EVERETT, Wash. -- It’s a cold case that has spanned more than three decades, and now prosecutors and law enforcement officials are calling it a landmark. Investigators say it’s how they solved the case that could impact cold cases all around the nation.
On Wednesday, a judge sentenced 56-year-old William Talbott to life in prison for killing a Canadian couple. Back in November 1987, 20-year-old Jay Cook, and his 18-year-old girlfriend Tanya left Vancouver Island for Seattle on a business trip. They were murdered before they arrived.

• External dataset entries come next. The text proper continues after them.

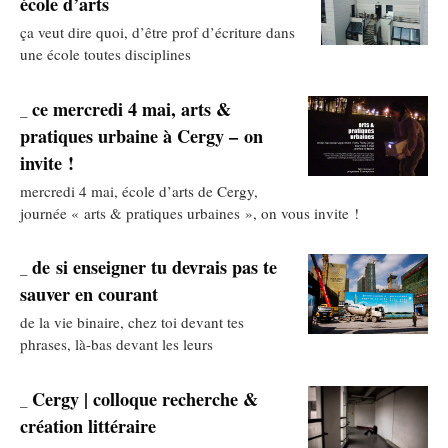
école d’arts
ça veut dire quoi, d’être prof d’écriture dans
une école toutes disciplines
ce mercredi 4 mai, arts &
_
pratiques urbaine à Cergy – on
invite !
mercredi 4 mai, école d’arts de Cergy,
journée « arts & pratiques urbaines », on vous invite !
de si enseigner tu devrais pas te
_
sauver en courant
de la vie binaire, chez toi devant tes
phrases, là-bas devant les leurs
Cergy | colloque recherche &
_
création littéraire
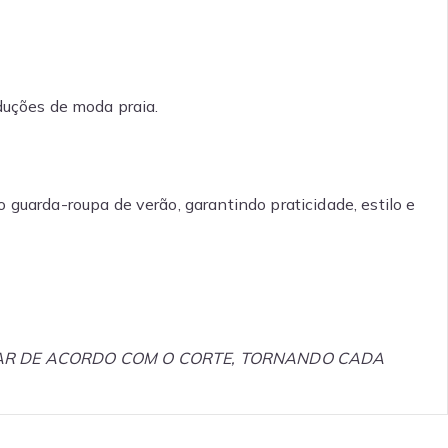
duções de moda praia.
guarda-roupa de verão, garantindo praticidade, estilo e
RIAR DE ACORDO COM O CORTE, TORNANDO CADA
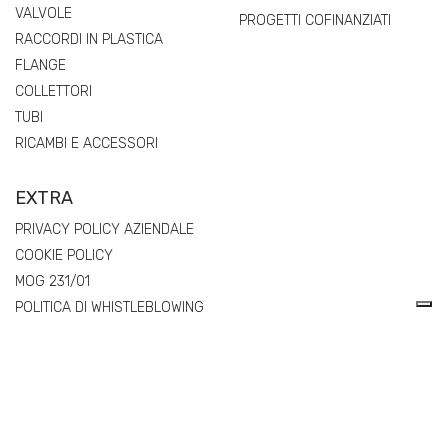
VALVOLE
PROGETTI COFINANZIATI
RACCORDI IN PLASTICA
FLANGE
COLLETTORI
TUBI
RICAMBI E ACCESSORI
EXTRA
PRIVACY POLICY AZIENDALE
COOKIE POLICY
MOG 231/01
POLITICA DI WHISTLEBLOWING
REGOLAMENTO (UE) 2025/40 SUGLI IMBALLAGGI E RIFIUTI DI
IMBALLAGGIO (PPWR) – DICHIARAZIONI DI CONFORMITÀ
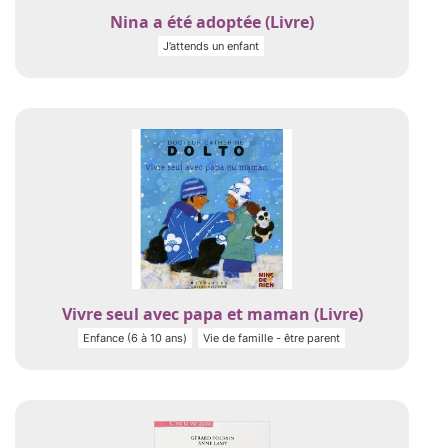
Nina a été adoptée (Livre)
J’attends un enfant
Vivre seul avec papa et maman (Livre)
Enfance (6 à 10 ans)
Vie de famille - être parent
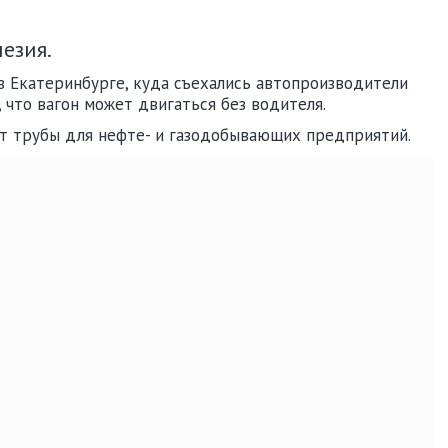
езия.
в Екатеринбурге, куда съехались автопроизводители
 что вагон может двигаться без водителя.
ет трубы для нефте- и газодобывающих предприятий.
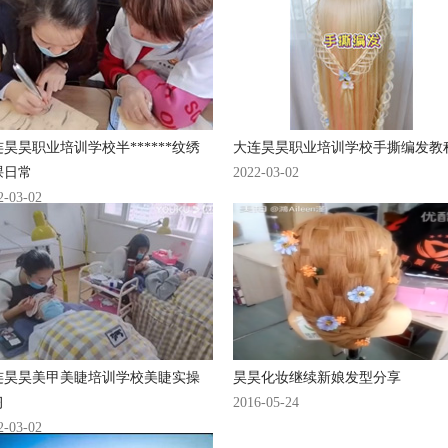
昊昊职业培训学校半******纹绣
大连昊昊职业培训学校手撕编发教
课日常
2022-03-02
2-03-02
连昊昊美甲美睫培训学校美睫实操
昊昊化妆继续新娘发型分享
习
2016-05-24
2-03-02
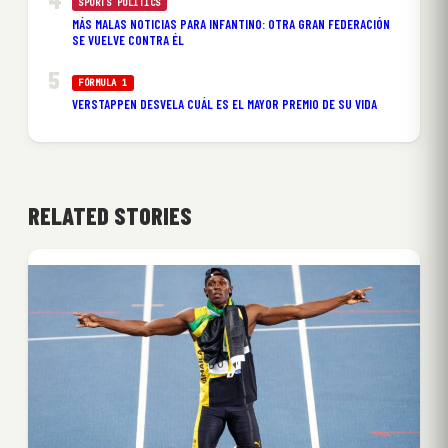
SPORTS POLITICS
MÁS MALAS NOTICIAS PARA INFANTINO: OTRA GRAN FEDERACIÓN
SE VUELVE CONTRA ÉL
FÓRMULA 1
VERSTAPPEN DESVELA CUÁL ES EL MAYOR PREMIO DE SU VIDA
RELATED STORIES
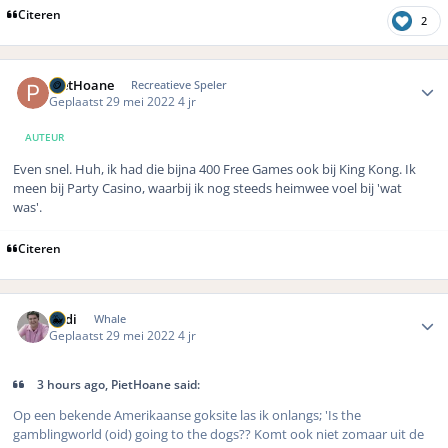
Citeren
2
Author stats
PietHoane
Recreatieve Speler
Geplaatst
29 mei 2022
4 jr
AUTEUR
Even snel. Huh, ik had die bijna 400 Free Games ook bij King Kong. Ik
meen bij Party Casino, waarbij ik nog steeds heimwee voel bij 'wat
was'.
Citeren
Author stats
Rudi
Whale
Geplaatst
29 mei 2022
4 jr
3 hours ago, PietHoane said:
Op een bekende Amerikaanse goksite las ik onlangs; 'Is the
gamblingworld (oid) going to the dogs?? Komt ook niet zomaar uit de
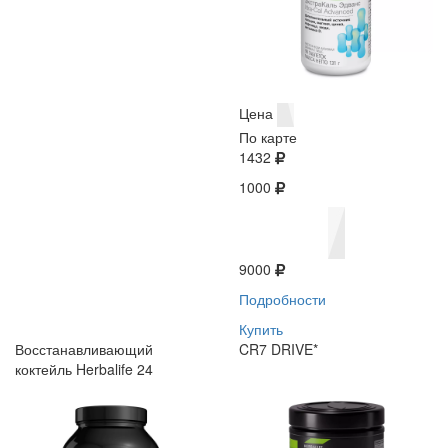
Цена
По карте
1432
1000
9000
Подробности
Купить
Восстанавливающий
CR7 DRIVE*
коктейль Herbalife 24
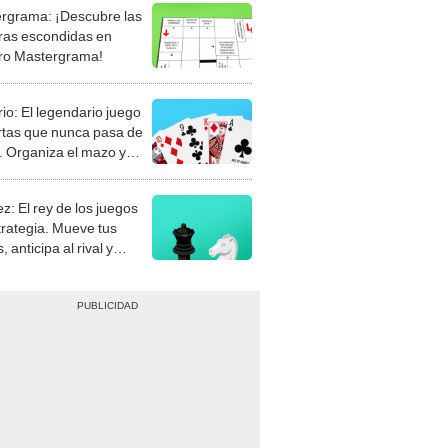
rgrama: ¡Descubre las
ras escondidas en
ro Mastergrama!
rio: El legendario juego
rtas que nunca pasa de
 Organiza el mazo y
stra tu habilidad.
z: El rey de los juegos
trategia. Mueve tus
, anticipa al rival y
gue el jaque mate.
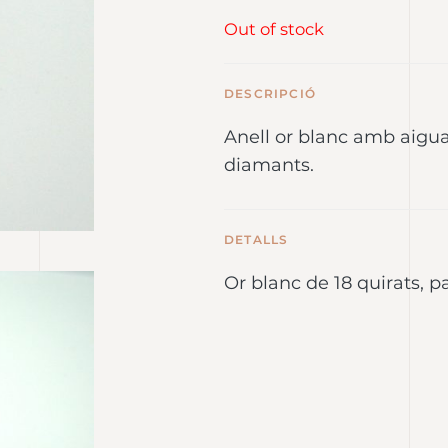
Out of stock
DESCRIPCIÓ
Anell or blanc amb aig
diamants.
DETALLS
Or blanc de 18 quirats, p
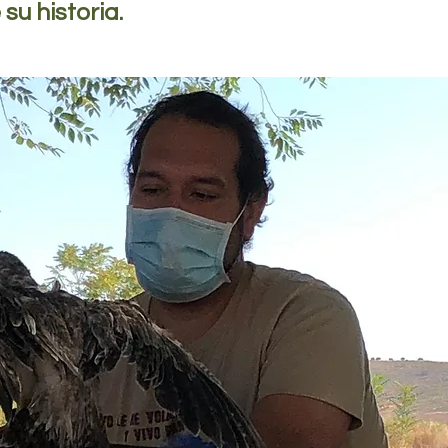
u historia.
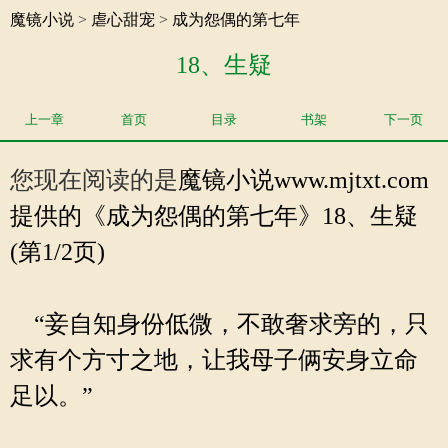
魔镜小说
>
虐心甜宠
>
成为怨偶的第七年
18、生疑
上一章
首页
目录
书架
下一页
您现在阅读的是
魔镜小说
www.mjtxt.com
提供的《成为怨偶的第七年》18、生疑
(第1/2页)
“妾自知身份低微，不敢奢求旁的，只
求有个方寸之地，让我母子俩安身立命
足以。”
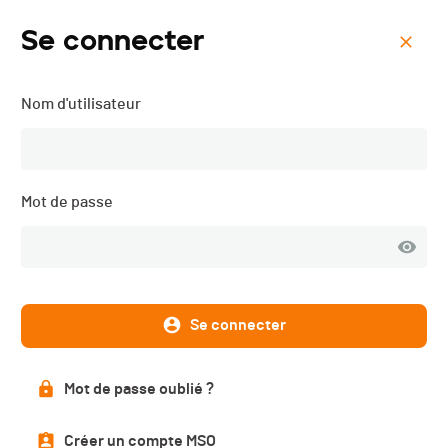
Se connecter
Menu
Nom d'utilisateur
Trail - Défis du Jubilé -
2018
Mot de passe
Description
Se connecter
DATE
Mot de passe oublié ?
13.10.2018
Créer un compte MSO
LOCALISATION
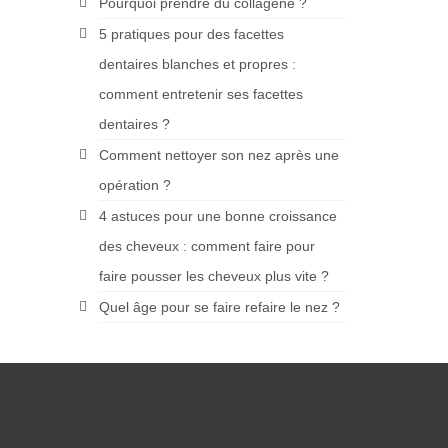
Pourquoi prendre du collagène ?
5 pratiques pour des facettes
dentaires blanches et propres :
comment entretenir ses facettes
dentaires ?
Comment nettoyer son nez après une
opération ?
4 astuces pour une bonne croissance
des cheveux : comment faire pour
faire pousser les cheveux plus vite ?
Quel âge pour se faire refaire le nez ?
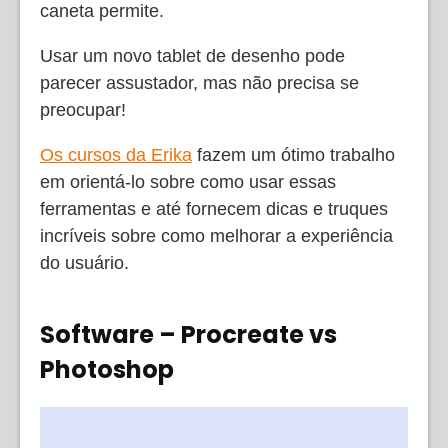
caneta permite.
Usar um novo tablet de desenho pode
parecer assustador, mas não precisa se
preocupar!
Os cursos da Erika
fazem um ótimo trabalho
em orientá-lo sobre como usar essas
ferramentas e até fornecem dicas e truques
incríveis sobre como melhorar a experiência
do usuário.
Software – Procreate vs
Photoshop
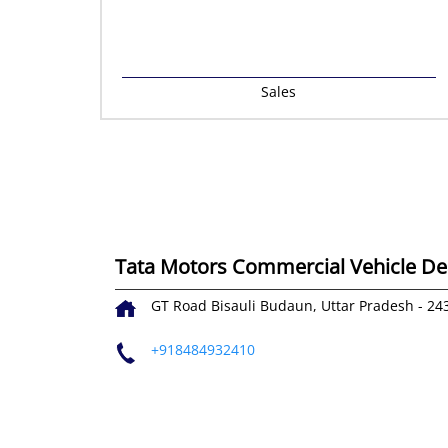
Sales
Tata Motors Commercial Vehicle Dea
GT Road
Bisauli
Budaun, Uttar Pradesh
-
24
+918484932410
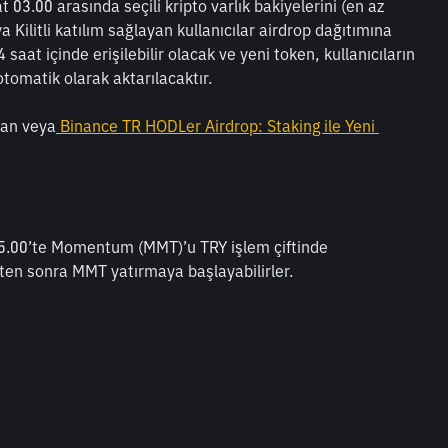
3.00 arasında seçili kripto varlık bakiyelerini (en az 
 Kilitli katılım sağlayan kullanıcılar airdrop dağıtımına 
saat içinde erişilebilir olacak ve yeni token, kullanıcıların 
omatik olarak aktarılacaktır.
dan veya
 Binance TR HODLer Airdrop: Staking ile Yeni 
15.00’te Momentum (MMT)’u TRY işlem çiftinde 
0’ten sonra MMT yatırmaya başlayabilirler.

DNA collected at multiple crime scenes was finally matched to Talbott last year. Now, after decades of searching, prosecutors closed the case using a new technique called DNA Genealogy. It involves creating DNA profiles using crime scene samples and looking through public genealogy websites for matches, which could surface family members that lead to new suspects.
The verdict is the first of its kind when it comes to pinpointing a suspect. The families of the victims shared their feelings in court Wednesday.
“No words sum it up better than 'Thank God Talbott is finally off the street.' The people of Skagit and Snohomish county can all breathe a sigh of relief,” says Laura Baanstra.
Talbott’s trial lasted two weeks and jurors deliberated for over two days before finding him guilty of both counts of aggravated murder.
“It seems to me the only remarkable thing he ever did was not to give to the world, but to take, and what he took was the lives of two very young people,” says Kelly Cook.
Prosecutors and law enforcement say this truly is a landmark case that proves DNA Geneology could be used to help solve other cold cases all across the country.